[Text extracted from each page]
▶
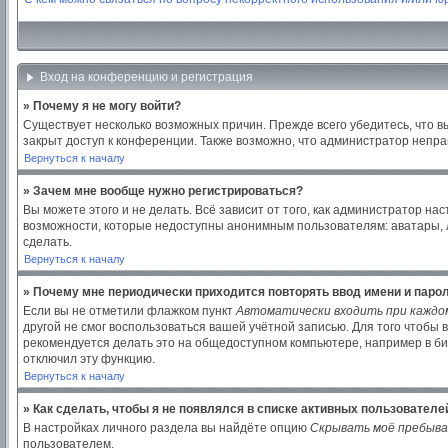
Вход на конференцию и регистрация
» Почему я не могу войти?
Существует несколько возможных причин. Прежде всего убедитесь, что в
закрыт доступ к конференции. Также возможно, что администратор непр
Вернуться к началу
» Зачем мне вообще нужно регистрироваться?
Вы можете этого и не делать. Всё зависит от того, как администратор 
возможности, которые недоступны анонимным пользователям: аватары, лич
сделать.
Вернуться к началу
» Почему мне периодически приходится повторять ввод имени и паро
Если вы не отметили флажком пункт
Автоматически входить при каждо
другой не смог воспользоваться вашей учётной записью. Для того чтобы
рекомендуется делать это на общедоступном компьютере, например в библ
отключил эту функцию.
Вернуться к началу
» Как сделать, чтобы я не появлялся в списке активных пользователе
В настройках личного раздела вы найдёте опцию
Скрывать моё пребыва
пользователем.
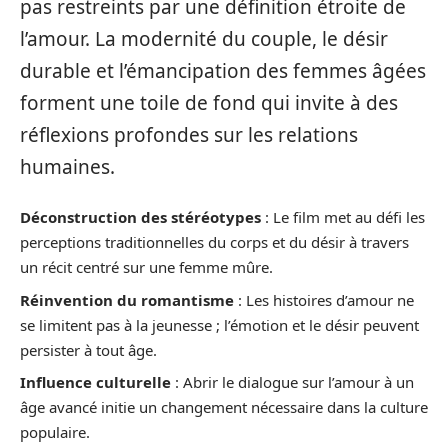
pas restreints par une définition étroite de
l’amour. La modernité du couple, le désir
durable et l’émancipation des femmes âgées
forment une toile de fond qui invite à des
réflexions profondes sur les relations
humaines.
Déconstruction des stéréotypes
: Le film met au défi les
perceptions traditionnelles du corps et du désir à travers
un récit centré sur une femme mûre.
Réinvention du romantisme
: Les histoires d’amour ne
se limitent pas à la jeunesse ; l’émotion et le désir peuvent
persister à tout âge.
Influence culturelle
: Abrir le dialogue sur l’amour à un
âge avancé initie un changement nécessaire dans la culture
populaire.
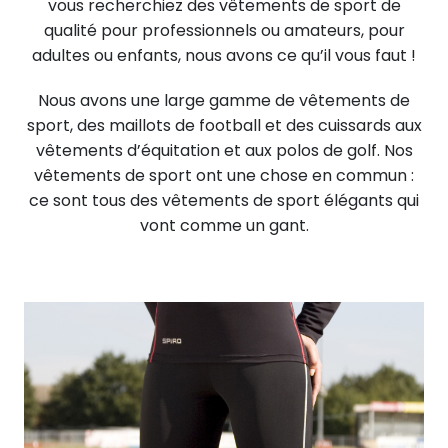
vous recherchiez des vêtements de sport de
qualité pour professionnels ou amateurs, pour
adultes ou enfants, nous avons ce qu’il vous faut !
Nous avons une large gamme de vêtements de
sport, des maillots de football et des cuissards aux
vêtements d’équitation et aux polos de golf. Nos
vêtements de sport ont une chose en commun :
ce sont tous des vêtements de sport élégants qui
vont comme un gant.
◀
■ Task: Reproduce the text of every item above word for word, without the pictures.

■ The answer:
Вход на конференцию и регистрация
» Почему я не могу войти?
Существует несколько возможных причин. Прежде всего убедитесь, что в
закрыт доступ к конференции. Также возможно, что администратор непр
Вернуться к началу
» Зачем мне вообще нужно регистрироваться?
Вы можете этого и не делать. Всё зависит от того, как администратор 
возможности, которые недоступны анонимным пользователям: аватары, лич
сделать.
Вернуться к началу
» Почему мне периодически приходится повторять ввод имени и паро
Если вы не отметили флажком пункт
Автоматически входить при каждо
другой не смог воспользоваться вашей учётной записью. Для того чтобы
рекомендуется делать это на общедоступном компьютере, например в библ
отключил эту функцию.
Вернуться к началу
» Как сделать, чтобы я не появлялся в списке активных пользователе
В настройках личного раздела вы найдёте опцию
Скрывать моё пребыва
пользователем.
pas restreints par une définition étroite de
l’amour. La modernité du couple, le désir
durable et l’émancipation des femmes âgées
forment une toile de fond qui invite à des
réflexions profondes sur les relations
humaines.
Déconstruction des stéréotypes
: Le film met au défi les
perceptions traditionnelles du corps et du désir à travers
un récit centré sur une femme mûre.
Réinvention du romantisme
: Les histoires d’amour ne
se limitent pas à la jeunesse ; l’émotion et le désir peuvent
persister à tout âge.
Influence culturelle
: Abrir le dialogue sur l’amour à un
âge avancé initie un changement nécessaire dans la culture
populaire.
vous recherchiez des vêtements de sport de
qualité pour professionnels ou amateurs, pour
adultes ou enfants, nous avons ce qu’il vous faut !
Nous avons une large gamme de vêtements de
sport, des maillots de football et des cuissards aux
vêtements d’équitation et aux polos de golf. Nos
vêtements de sport ont une chose en commun :
ce sont tous des vêtements de sport élégants qui
vont comme un gant.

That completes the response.